Data entries =>
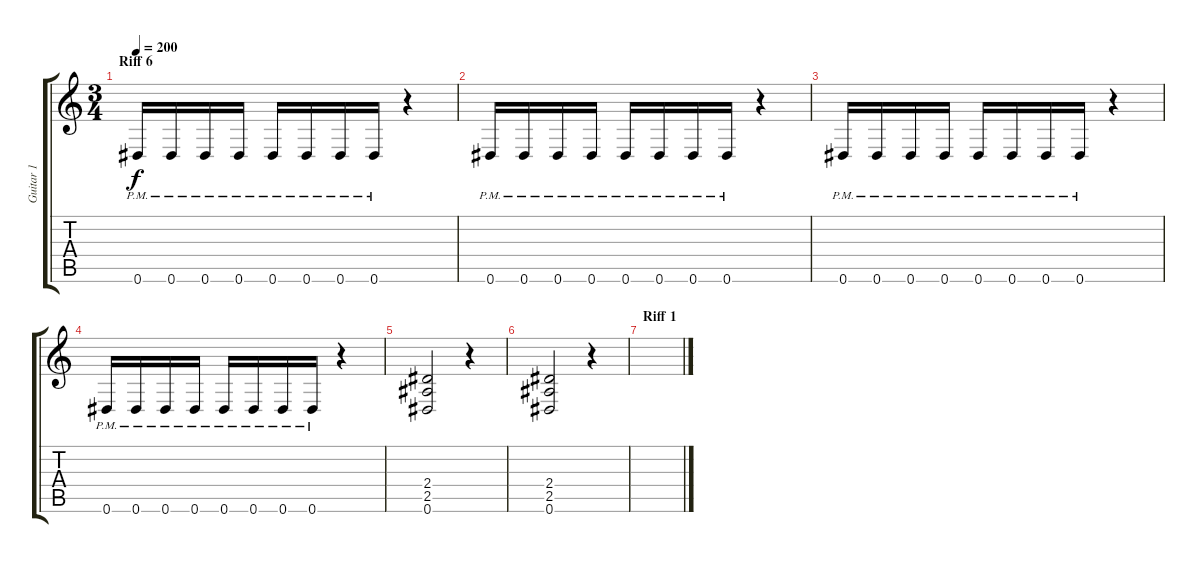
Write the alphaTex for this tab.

\track ("Guitar 1" "Guitar 1") {instrument distortionguitar}
\staff {score tabs}
\tuning (Eb4 Bb3 Gb3 Db3 Ab2 Eb2) {hide}
\ts (3 4)
\section ("" "Riff 6")
\tempo 200
\clef g2
\ks c
0.6{pm}.16{dy f} 0.6{pm}.16 0.6{pm}.16 0.6{pm}.16 0.6{pm}.16 0.6{pm}.16 0.6{pm}.16 0.6{pm}.16 r.4 |
0.6{pm}.16 0.6{pm}.16 0.6{pm}.16 0.6{pm}.16 0.6{pm}.16 0.6{pm}.16 0.6{pm}.16 0.6{pm}.16 r.4 |
0.6{pm}.16 0.6{pm}.16 0.6{pm}.16 0.6{pm}.16 0.6{pm}.16 0.6{pm}.16 0.6{pm}.16 0.6{pm}.16 r.4 |
0.6{pm}.16 0.6{pm}.16 0.6{pm}.16 0.6{pm}.16 0.6{pm}.16 0.6{pm}.16 0.6{pm}.16 0.6{pm}.16 r.4 |
(2.4 2.5 0.6).2 r.4 |
(2.4 2.5 0.6).2 r.4 |
\section ("" "Riff 1")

What is asked => Can you rename every "Riff" in the lines above to "Part" and give the lines back otherwise unchanged, without the pictures?

Response to the task =>
Write the alphaTex for this tab.

\track ("Guitar 1" "Guitar 1") {instrument distortionguitar}
\staff {score tabs}
\tuning (Eb4 Bb3 Gb3 Db3 Ab2 Eb2) {hide}
\ts (3 4)
\section ("" "Part 6")
\tempo 200
\clef g2
\ks c
0.6{pm}.16{dy f} 0.6{pm}.16 0.6{pm}.16 0.6{pm}.16 0.6{pm}.16 0.6{pm}.16 0.6{pm}.16 0.6{pm}.16 r.4 |
0.6{pm}.16 0.6{pm}.16 0.6{pm}.16 0.6{pm}.16 0.6{pm}.16 0.6{pm}.16 0.6{pm}.16 0.6{pm}.16 r.4 |
0.6{pm}.16 0.6{pm}.16 0.6{pm}.16 0.6{pm}.16 0.6{pm}.16 0.6{pm}.16 0.6{pm}.16 0.6{pm}.16 r.4 |
0.6{pm}.16 0.6{pm}.16 0.6{pm}.16 0.6{pm}.16 0.6{pm}.16 0.6{pm}.16 0.6{pm}.16 0.6{pm}.16 r.4 |
(2.4 2.5 0.6).2 r.4 |
(2.4 2.5 0.6).2 r.4 |
\section ("" "Part 1")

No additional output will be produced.